The heat will be on energy giant SSE on Wednesday when it reveals how much money it is making for the first time since a winter price hike.
SSE, formally known as Scottish & Southern Energy, recently increased prices by an average of 9% in a move which will affect five million electricity customers and 3.4m gas customers.
Customers will be looking at interim results closely amid anger that firms are leaving customers out in the cold while they continue to turn in huge profits.
Investors will also be watching to see if the unseasonably chilly autumn has boosted consumption.
In May, SSE posted a 2% rise in annual profits to £1.3 billion but the surplus from domestic operations was down 21% to £271.7m as it battled higher costs and falling consumption.
British Gas owner Centrica will also be in the spotlight on Thursday, having announced it will increase its prices by an average of 6% on November 16.
The UK's biggest energy supplier, which is due to post a trading update, came under fire in July for making residential operating profits of £345 million in the space of six months, equivalent to £1.9 million a day.
Vodafone investors will find out tomorrow if an initiative to keep UK customers until the widespread roll out of 4G technology has struck a chord.
It comes after a year which has seen revenues fall as the mobile phone giant loses ground to rivals offering unlimited deals.
Vodafone will have to wait until the spring to launch its 4G products after EE, formally known as Everything Everywhere, got the go-ahead to offer services on the network, which has speeds up to five times faster than 3G.
Vodafone's new "4G phone promise" offers customers the chance to bring an eligible phone into any store and have 70% knocked off their remaining contract, in exchange for taking on a 4G device.
But while it battles in the fiercely competitive UK market, Vodafone is likely to be buoyed by earnings from its stake in America's largest mobile phone network.
The City expects revenues in its interim results on Tuesday will be £21.8 billion, down from £23.5 billion for the same period last year, while underlying profit will fall from £7.5 billion to £6.8 billion.
The Newbury-based firm's performance has been hit by recessions in Spain and Italy, while the fees it can charge for connecting mobile calls are being reduced in markets such as the UK.
Paralympics sponsorship and investment in cheaper own-brand products has helped supermarket Sainsbury's take market share from rivals Tesco and Morrisons.
The country's third largest grocer was the star performer in recent data from researcher Kantar as its share of the market jumped to 16.8% while Tesco and Morrisons saw their positions weaken.
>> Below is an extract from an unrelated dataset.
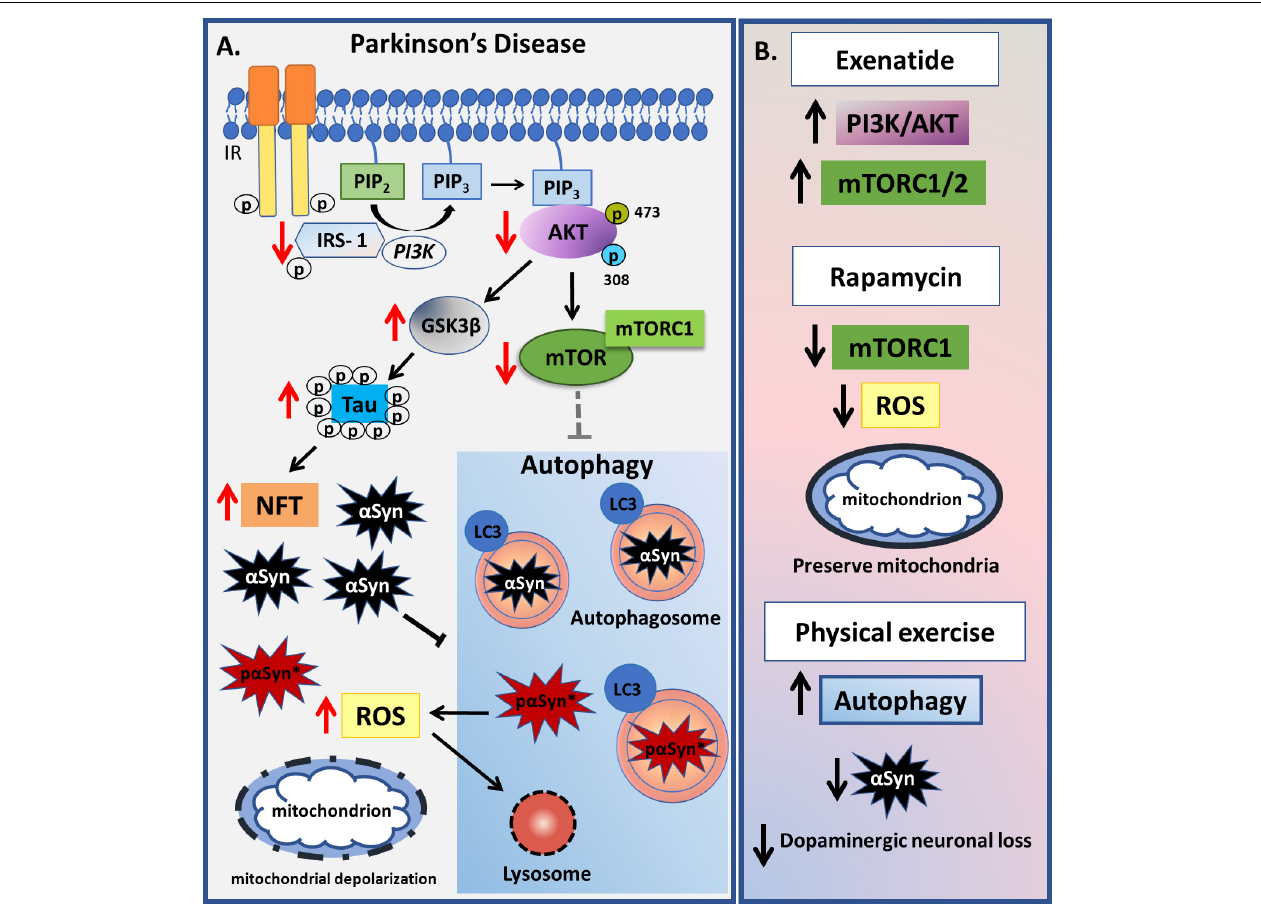
FIGURE 4 | Summary of changes related to insulin-autophagy pathway observed in Parkinson’s Disease. (A) In Parkinson’s disease, a decrease in PI3K-AKT-mTOR signaling is observed, which leads to GSK3 β activation. GSK3 β hyperphosphorylates tau protein leading to neurofibrillary tangles deposition. mTORC1 complex is inactive which causes autophagy to become activated. Otherwise, high levels of α -Synuclein ( α Syn) impair the autophagic process together with increased mitochondrial reactive oxygen species (ROS). ROS leads to abnormal permeabilization of lysosomal membranes, thereby causing lysosomal depletion and the accumulation of autophagosomes, resulting in inefficient autophagy. As a result of an incomplete α Syn autophagic degradation, a new reactive specie called p α Syn ∗ is generated inside autophagosomes and when released in cytosol it associates with mitochondrion being highly mitotoxic. Damaged mitochondrion is indicated by dashed line. (B) Some pharmacological and non-pharmacological strategies that act in PI3K-AKT-mTOR-autophagy signaling are presented. Exenatide-treated patients have a sustained increase in IRS-1 phosphorylation levels, total AKT and pAKT as well as increased levels of mTOR, reverting the impaired signaling observed in PD pathophysiology. Rapamycin, which specifically blocks mTORC1 activity, was able to decrease oxidative stress and mitochondrial injury in animal models, whereas physical exercise is associated with an increase in autophagy and a decrease in both α Syn aggregates and dopaminergic neuronal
And it is expected to build on its strong run in half-year results on Wednesday when it unveils a 5% rise in underlying pre-tax profits in the six months to £371 million.
The group has benefited heavily from its sponsorship of the London 2012 Paralympics as well as its Brand Match scheme and higher investment in its own labels.
It continued to put struggling rival Tesco into the shade as it revealed a 1.9% rise in like-for-like sales excluding fuel but including VAT in its second quarter to September 29.
TalkTalk will hope to put its troubled past behind it tomorrow as the broadband and television firm reveals a return to customer growth.
It had been haemorrhaging customers but analysts believe this will have been reversed in its second quarter after it confirmed it had returned to net growth in June.
In addition, TalkTalk will reveal underlying earnings, excluding television, more than doubled to £348 million in the first six months of the year to September 30.
Andrew Lee, an analyst at Goldman Sachs, who upgraded his recommendation on TalkTalk to buy from hold, said: "We believe TalkTalk offers attractive top-line growth potential, compounded by one of the best self-help opportunities in the sector."